Em 12 de junho de 1937, o oficial do Exército Português Artur Carlos de Barros Basto, conhecido por muitos como o ‘Dreyfus Português’, foi injustamente condenado por um tribunal militar antissemita e foi despojado da sua carreira militar. O Capitão Barros Basto foi condenado ao ostracismo, perdeu a sua pensão, cuidados de saúde e não foi mais autorizado a envergar o seu uniforme. O seu crime não declarado era que, apesar de oficialmente cristão, o Capitão Barros Basto, provinha de uma família de chamados “cristãos novos”, judeus que foram forçados a converter-se ao cristianismo no século XV, mas que secretamente re-aderiram ao judaísmo.

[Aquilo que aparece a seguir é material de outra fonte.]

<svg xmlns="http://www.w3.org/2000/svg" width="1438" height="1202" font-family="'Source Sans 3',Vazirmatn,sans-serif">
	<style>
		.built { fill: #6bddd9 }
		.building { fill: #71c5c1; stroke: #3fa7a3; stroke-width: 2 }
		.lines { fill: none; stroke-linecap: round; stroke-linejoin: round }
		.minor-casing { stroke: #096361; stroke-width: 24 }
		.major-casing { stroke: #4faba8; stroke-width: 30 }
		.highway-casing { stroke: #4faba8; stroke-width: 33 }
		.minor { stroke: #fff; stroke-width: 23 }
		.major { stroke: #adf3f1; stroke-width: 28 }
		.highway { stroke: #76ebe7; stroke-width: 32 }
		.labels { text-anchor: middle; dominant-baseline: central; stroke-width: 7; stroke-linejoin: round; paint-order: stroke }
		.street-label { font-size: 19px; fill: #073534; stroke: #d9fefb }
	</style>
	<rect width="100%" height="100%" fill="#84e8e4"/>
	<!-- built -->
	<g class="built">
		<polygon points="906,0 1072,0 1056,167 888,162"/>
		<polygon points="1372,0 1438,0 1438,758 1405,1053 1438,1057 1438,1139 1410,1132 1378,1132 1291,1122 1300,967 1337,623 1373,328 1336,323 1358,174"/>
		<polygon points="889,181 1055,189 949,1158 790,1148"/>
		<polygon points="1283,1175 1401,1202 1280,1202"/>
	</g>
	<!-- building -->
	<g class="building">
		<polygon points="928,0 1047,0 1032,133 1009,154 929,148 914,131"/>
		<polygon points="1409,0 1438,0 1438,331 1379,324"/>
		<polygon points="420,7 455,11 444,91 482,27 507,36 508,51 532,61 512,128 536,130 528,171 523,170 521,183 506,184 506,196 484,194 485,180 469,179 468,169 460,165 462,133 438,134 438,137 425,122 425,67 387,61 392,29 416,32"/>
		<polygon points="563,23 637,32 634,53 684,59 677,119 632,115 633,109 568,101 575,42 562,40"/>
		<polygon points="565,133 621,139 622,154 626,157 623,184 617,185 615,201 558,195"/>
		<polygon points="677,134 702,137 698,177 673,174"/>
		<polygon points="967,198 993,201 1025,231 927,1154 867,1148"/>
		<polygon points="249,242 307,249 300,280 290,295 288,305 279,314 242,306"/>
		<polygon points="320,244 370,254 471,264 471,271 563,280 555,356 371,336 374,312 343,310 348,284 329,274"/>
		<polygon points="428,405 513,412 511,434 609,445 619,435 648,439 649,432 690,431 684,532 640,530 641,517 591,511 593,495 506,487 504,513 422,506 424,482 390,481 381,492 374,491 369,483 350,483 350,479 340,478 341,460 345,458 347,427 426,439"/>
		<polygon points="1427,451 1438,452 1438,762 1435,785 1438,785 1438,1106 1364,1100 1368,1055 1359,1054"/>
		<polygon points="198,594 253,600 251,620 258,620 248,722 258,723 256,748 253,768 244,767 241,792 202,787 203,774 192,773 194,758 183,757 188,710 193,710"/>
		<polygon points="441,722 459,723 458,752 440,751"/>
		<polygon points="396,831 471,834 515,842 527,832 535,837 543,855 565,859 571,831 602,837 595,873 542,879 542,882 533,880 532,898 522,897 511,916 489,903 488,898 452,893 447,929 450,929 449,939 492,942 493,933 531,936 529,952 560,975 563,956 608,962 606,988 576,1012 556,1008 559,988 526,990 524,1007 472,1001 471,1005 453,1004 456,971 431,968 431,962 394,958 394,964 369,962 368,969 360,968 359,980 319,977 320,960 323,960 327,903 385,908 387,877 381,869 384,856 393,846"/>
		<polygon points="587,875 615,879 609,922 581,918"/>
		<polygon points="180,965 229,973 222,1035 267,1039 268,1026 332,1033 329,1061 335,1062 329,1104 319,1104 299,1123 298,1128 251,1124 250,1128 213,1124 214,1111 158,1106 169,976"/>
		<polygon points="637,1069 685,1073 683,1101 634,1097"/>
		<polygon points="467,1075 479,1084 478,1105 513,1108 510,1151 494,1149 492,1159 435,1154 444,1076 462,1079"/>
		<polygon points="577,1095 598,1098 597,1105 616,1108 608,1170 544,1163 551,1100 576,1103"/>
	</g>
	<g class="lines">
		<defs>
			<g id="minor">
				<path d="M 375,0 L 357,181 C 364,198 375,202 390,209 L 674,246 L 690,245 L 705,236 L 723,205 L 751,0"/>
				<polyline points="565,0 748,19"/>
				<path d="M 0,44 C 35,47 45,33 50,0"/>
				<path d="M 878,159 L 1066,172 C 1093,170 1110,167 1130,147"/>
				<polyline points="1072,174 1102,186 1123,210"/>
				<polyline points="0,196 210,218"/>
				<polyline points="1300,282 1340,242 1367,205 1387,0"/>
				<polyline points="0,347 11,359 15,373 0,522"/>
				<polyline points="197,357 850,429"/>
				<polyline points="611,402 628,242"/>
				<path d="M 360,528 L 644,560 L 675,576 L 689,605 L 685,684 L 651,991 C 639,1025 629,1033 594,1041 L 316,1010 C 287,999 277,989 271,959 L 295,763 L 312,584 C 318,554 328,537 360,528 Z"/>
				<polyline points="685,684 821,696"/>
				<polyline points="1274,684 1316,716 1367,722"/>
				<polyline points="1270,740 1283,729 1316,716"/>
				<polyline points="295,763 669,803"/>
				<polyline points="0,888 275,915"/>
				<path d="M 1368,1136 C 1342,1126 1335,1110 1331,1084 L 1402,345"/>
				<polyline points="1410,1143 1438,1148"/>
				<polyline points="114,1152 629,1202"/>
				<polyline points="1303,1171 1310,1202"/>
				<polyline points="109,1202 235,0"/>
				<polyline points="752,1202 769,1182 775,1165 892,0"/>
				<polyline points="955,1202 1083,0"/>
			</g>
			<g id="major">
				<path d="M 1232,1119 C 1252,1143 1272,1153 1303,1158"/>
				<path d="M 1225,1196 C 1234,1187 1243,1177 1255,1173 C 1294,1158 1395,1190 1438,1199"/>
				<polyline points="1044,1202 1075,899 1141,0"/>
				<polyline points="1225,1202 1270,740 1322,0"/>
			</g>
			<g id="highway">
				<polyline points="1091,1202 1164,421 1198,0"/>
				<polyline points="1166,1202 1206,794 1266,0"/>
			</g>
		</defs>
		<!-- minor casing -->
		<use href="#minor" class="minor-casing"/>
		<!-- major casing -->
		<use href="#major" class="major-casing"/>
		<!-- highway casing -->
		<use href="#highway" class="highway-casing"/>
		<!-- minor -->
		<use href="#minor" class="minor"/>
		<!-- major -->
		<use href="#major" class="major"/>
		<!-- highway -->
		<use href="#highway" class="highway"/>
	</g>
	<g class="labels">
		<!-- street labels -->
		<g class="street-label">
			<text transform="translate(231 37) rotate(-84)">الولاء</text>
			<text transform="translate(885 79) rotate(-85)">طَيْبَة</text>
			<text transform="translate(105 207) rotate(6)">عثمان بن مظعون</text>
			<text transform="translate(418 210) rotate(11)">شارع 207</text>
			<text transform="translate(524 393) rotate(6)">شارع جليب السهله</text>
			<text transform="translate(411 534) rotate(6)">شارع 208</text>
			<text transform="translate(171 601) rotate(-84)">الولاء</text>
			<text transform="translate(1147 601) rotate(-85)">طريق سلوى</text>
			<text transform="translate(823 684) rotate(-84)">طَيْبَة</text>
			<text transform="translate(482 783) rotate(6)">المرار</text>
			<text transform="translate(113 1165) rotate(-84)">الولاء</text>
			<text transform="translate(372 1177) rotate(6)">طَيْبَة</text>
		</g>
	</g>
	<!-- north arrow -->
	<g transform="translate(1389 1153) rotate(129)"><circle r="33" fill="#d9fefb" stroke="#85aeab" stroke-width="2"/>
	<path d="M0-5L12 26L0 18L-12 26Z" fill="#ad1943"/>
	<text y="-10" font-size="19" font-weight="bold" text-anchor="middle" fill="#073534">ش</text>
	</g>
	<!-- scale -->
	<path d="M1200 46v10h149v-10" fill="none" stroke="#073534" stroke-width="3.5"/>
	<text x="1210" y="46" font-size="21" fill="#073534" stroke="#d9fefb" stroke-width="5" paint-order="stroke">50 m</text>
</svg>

O Capitão Barros Basto esteve envolvido na Revolução que estabeleceu a República em Portugal em 1910 e foi a primeira pessoa a levantar a bandeira da nova República na cidade do Porto. Após a revolução, o interesse do Capitão Barros Basto num completo retorno ao judaísmo cresceu. Começou a aprender Hebraico, a estudar textos judaicos tendo acabado por retornar completamente à fé judaica. O Capitão Barros Basto construiu, incansavelmente, uma comunidade Judaica no Porto, em grande parte formada por outros cripto-Judeus, erigindo uma sinagoga e uma yeshivá, juntando muitas pessoas, não só do Porto, mas de todo Portugal, de volta para as ancestrais tradições judaicas.

Provavelmente foi isso, mais do que qualquer outra coisa, que levantou a ira das autoridades portuguesas, que procuraram impedir o seu trabalho e expulsá-lo do Exercito. Ainda hoje, o legado do crime feito contra Barros Basto perdura. Recentemente, as Forças Armadas Portugueses juntaram-se à Assembleia da República solicitando ao Governo uma reintegração simbólica no Exército de Barros Basto, “de nenhuma maneira em uma categoria mais baixa do que a pessoa em questão teria direito se não tivesse sido demitido”.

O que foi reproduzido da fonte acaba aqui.